Question

1. Subsidy. The market demand and supply functions for cotton are: Qd = 10 - .04P...

1. Subsidy. The market demand and supply functions for cotton are: Qd = 10 - .04P and Qs = 38P - 20

a.     Calculate the consumer and producer surplus.

To assist cotton farmers, suppose a subsidy of $0.10 a unit is implemented.

b.     Calculate the new level of consumer and producer surplus.

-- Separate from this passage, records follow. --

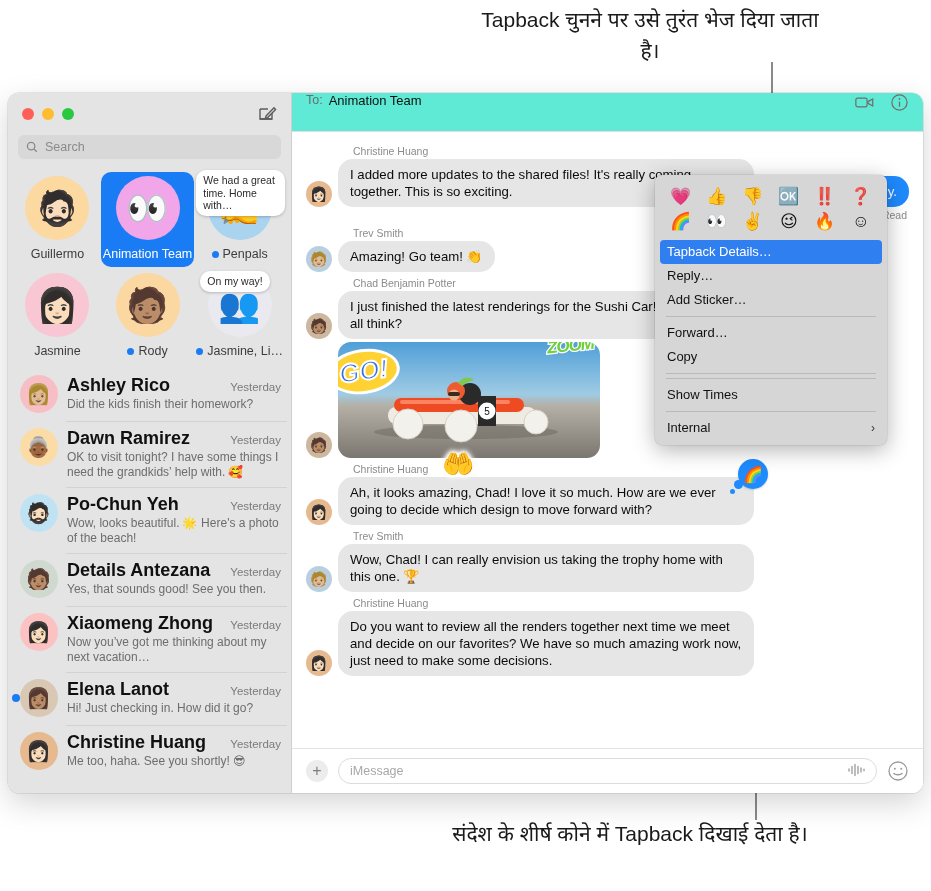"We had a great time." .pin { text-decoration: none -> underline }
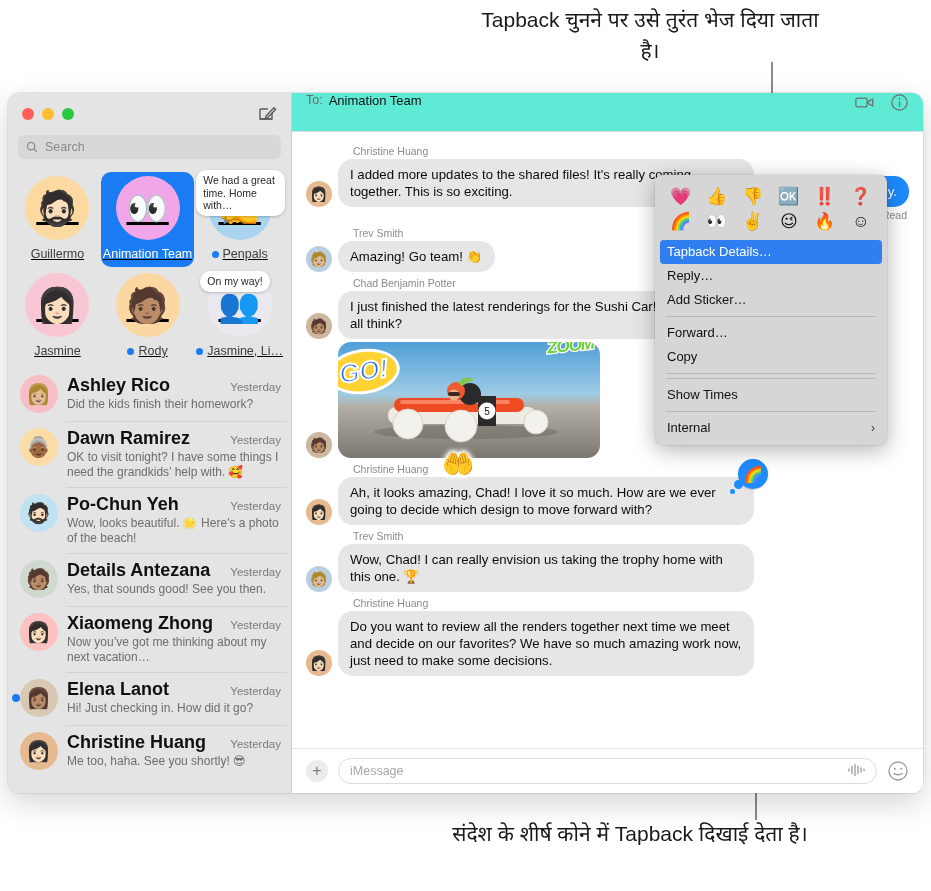"Forward…" div.mitem { html: <div> <span>Forward…</span> </div> -> none }
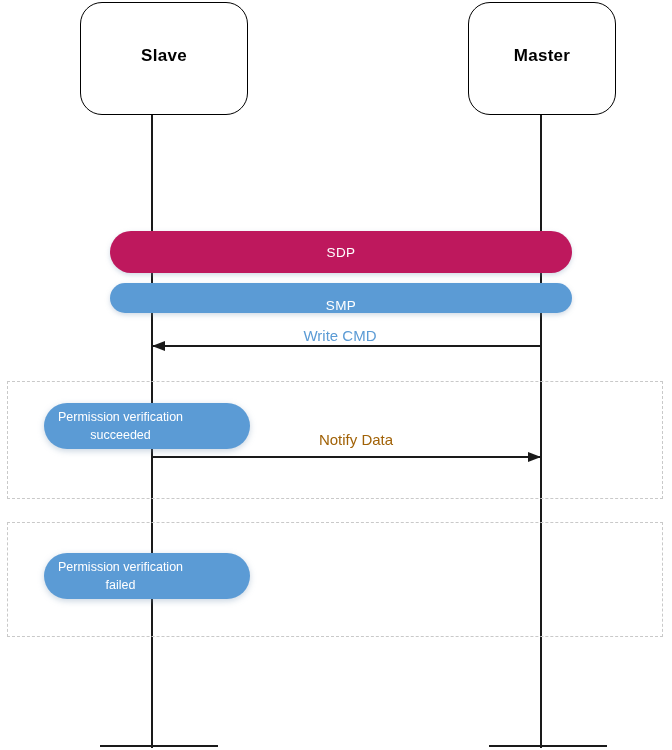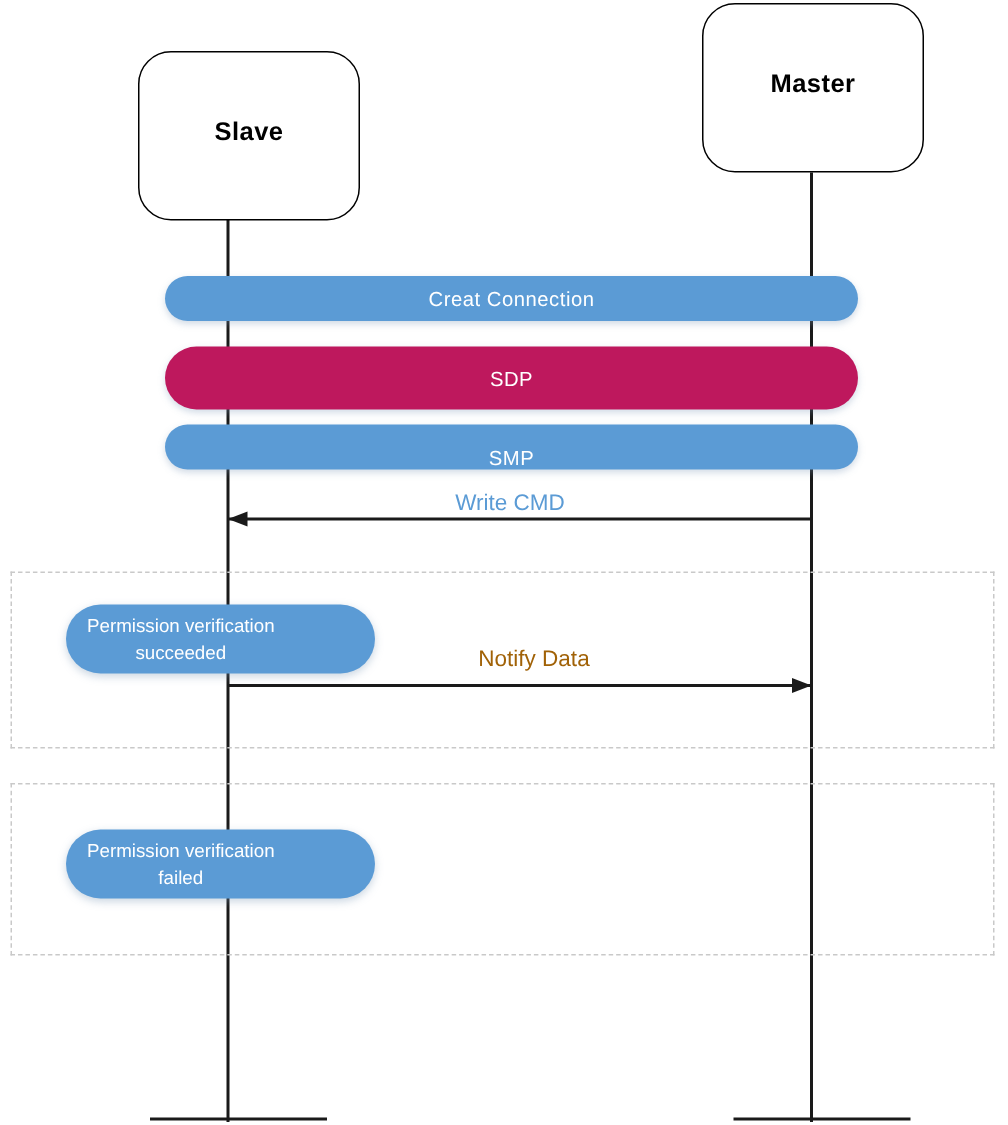"Slave" div.actor-box { left: 92px -> 80px; margin-top: 32px -> none; width: 148px -> 168px }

c.      Did the increase in consumer and producer surplus exceed the increased government spending necessary to finance the subsidy?

Homework Answers

Answer #1

a)

Qs=Qd

38P-20=10-0.04P

38.04P=30

P=0.788

Q=38(0.788)-20=9.968

The government is offering a suppy side subsidy.The new supply equation will become Qs=38(P+0.10)-20

Qs=38P+3.8-20

Qs=38P-16.2

This will shift the supply curve vertically downwards .The distance between the new and the old supply curve will be the amount of subsidy which is 0.10

Qd=10-0.04P

Qs=Qd

38P-16.2=10-0.04P

38.04P=26.2

P=0.688

Qs=38(0.688)-16.2=9.97

Consumers are paying 0.688 per unit but producer would recieve 0.688+0.10= 0.788 per unit

The increase in consumer surplus is (0.788-0.688)*9.96 + (0.5)*(0.788-0.688)*(9.97-9.96)=0.996+0.0005=0.9965

The increase in producer surplus is NIL.